Honeywell to trim energy usage
Honeywell is partnering with a local company to launch a new energy efficiency platform in Shanghai, putting China among the first batch of countries where the program is being tested.
The Fortune-100 diversified technology and manufacturing company will work with real estate developer Shanghai New Changning Group on 30 commercial buildings in Changning district, it said. The two sides have already signed an MOU to work together.
According to the deal, all of the buildings will have automated-demand-response systems installed. These are designed to conduct real-time monitoring of the smart grid and strike a balance between energy loads and consumption.
They are expected to reduce the total heating, cooling, lighting and computing loads by 15 percent for industrial use and 20 percent for commercial use, the company said.
“The automated-demandresponse system allows the power company to reduce the energy load in the commercial buildings and factories without causing brownouts or blackouts,” said Roger Fradin, vice- chairman of Honeywell.

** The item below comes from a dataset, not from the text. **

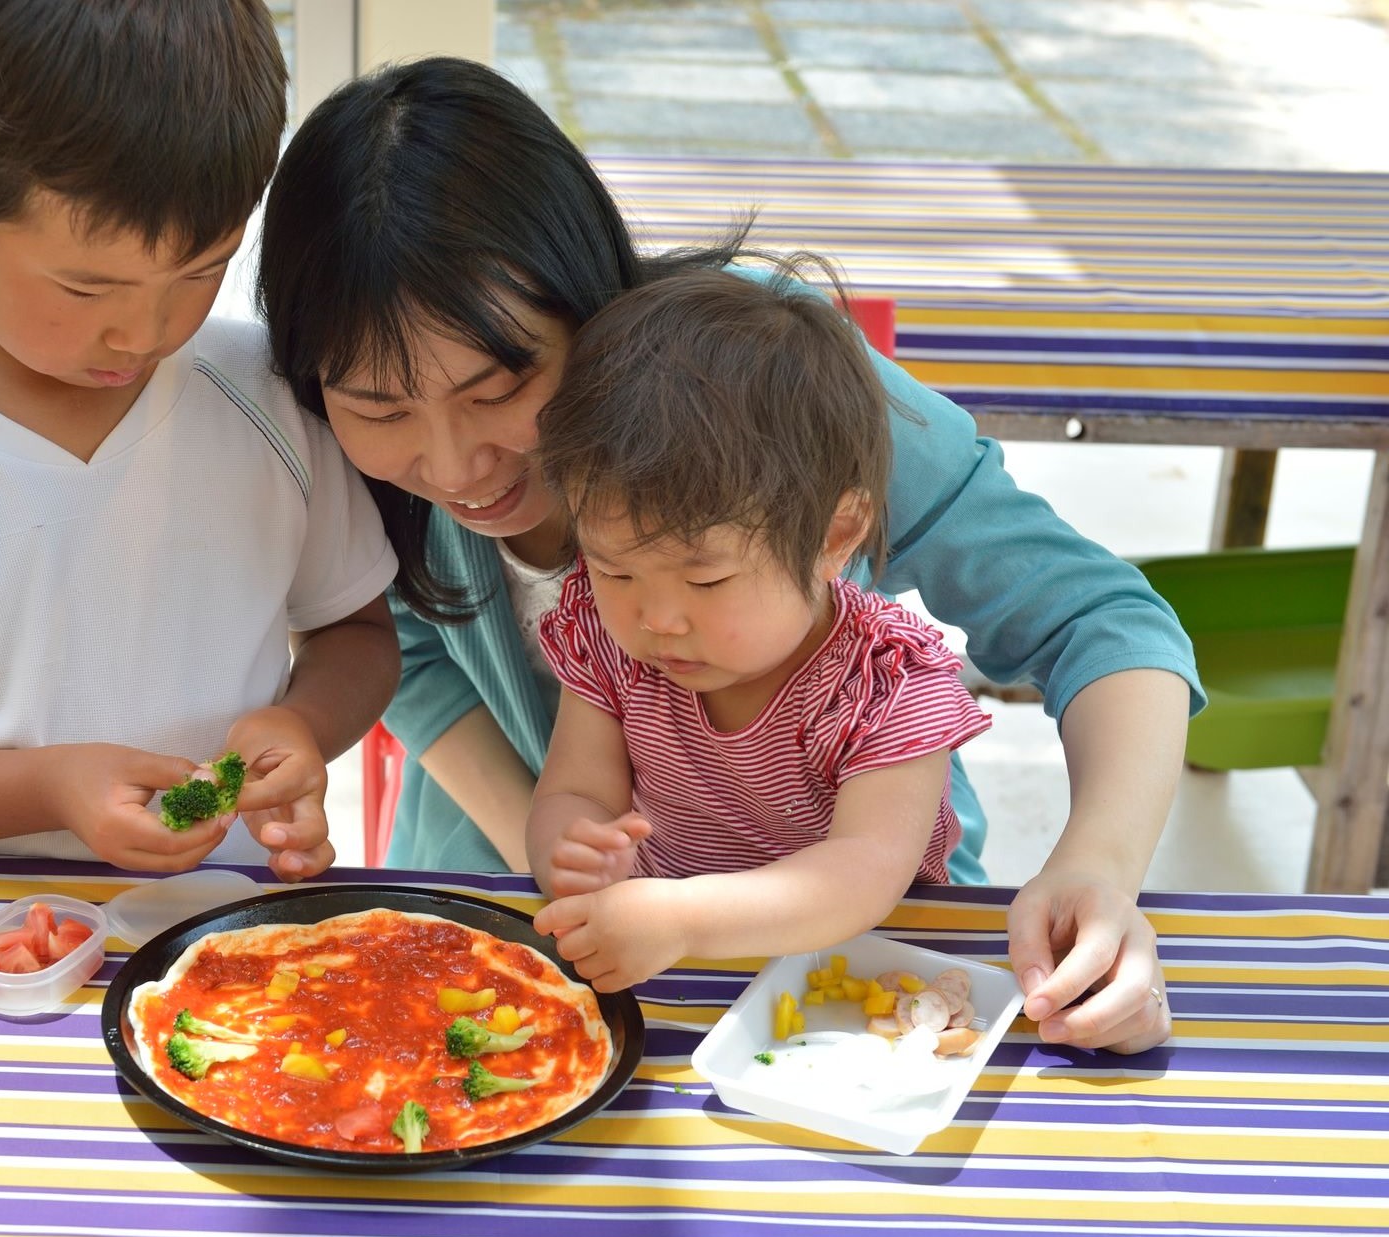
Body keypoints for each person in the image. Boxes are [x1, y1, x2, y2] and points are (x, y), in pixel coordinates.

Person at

“There is a balance between the amount of energy being generated and the amount of energy being consumed.”
This is Honeywell’s second project in China after a similar demo project got off the ground earlier in Tianjin.
More than half of China’s 1.4 billion population live in cities. An additional 350 million are expected to bolster the country’s unprecedented urbanization drive by 2030, which will create huge demand for better ways to consume energy, according to a report issued by McKinsey & Co.
As more people purchase air conditioners, flat screen TVs and modern kitchen appliances, energy consumption will rise and the threat of shortages grow.
“It’s not a China-specific issue, but an issue around the world,” said Fradin.
He said energy efficient solutions will help to manage demand for electricity rather than simply ramping up supply.
Such measures can also save costs as there is considerable waste involved in satisfying peak demand due to the amount of energy generated that goes unused. Reducing power usage also makes modern lifestyles more sustainable, the company said.
China now makes up 6 percent, or $2.4 billion, of Honeywell’s global revenue. In 2013, China became its largest market outside of the United States.
Sales revenue in China has jumped 500 percent over the last decade, outpacing the domestic economy’s four-fold growth, Fradin said.
“We are confident of continuing our high-speed growth in China in the coming years,” he added.
More than 50 percent of Honeywell’s products and solutions are linked to clean energy and energy efficiency, which fits well with the Chinese government’s demand to cut carbon dioxide emissions and promote efficient energy usage.
Turbo-charging technology is another example of Honeywell’s energy saving products. This has been proven to reduce vehicles’ fuel consumption by between 20 percent and 40 percent. It can cut emissions by up to 30 percent.
“It allows you to get the performance of a bigger engine on a small engine, with good driving performance but much lower emissions,” said Fradin.
Fradin is a member of the first US presidential mission to expand bilateral cooperation in the realm of clean energy.
Led by Secretary of Commerce Penny Pritzker and Deputy Secretary of Energy Elizabeth Sherwood-Randall, it aims to help US companies launch or increase their business in China in terms of energy efficient technologies, clean air and water technologies, and green buildings.
“We are here in China as part of the Obama administration’s first-ever presidential trade mission,” said Pritzker during a recent forum at the China Executive Leadership Academy in Pudong, Shanghai.
“We brought 24 US firms with us,” she said. “(They) not only represent the gold standard in clean technology, but are also examples of the American spirit of innovation and entrepreneurship.”
“There is a fundamental belief that good environmental practices are not against good economy,” said Fradin.
Such cooperation is a winwin strategy as it will help China cut its emissions and pollution levels while winning more business from US companies, said Song Guoyou, a professor at the Center of American Studies at Shanghai’s Fudan University.
He said such cooperation could add $100 billion to the combined GDP of China and the US in the future.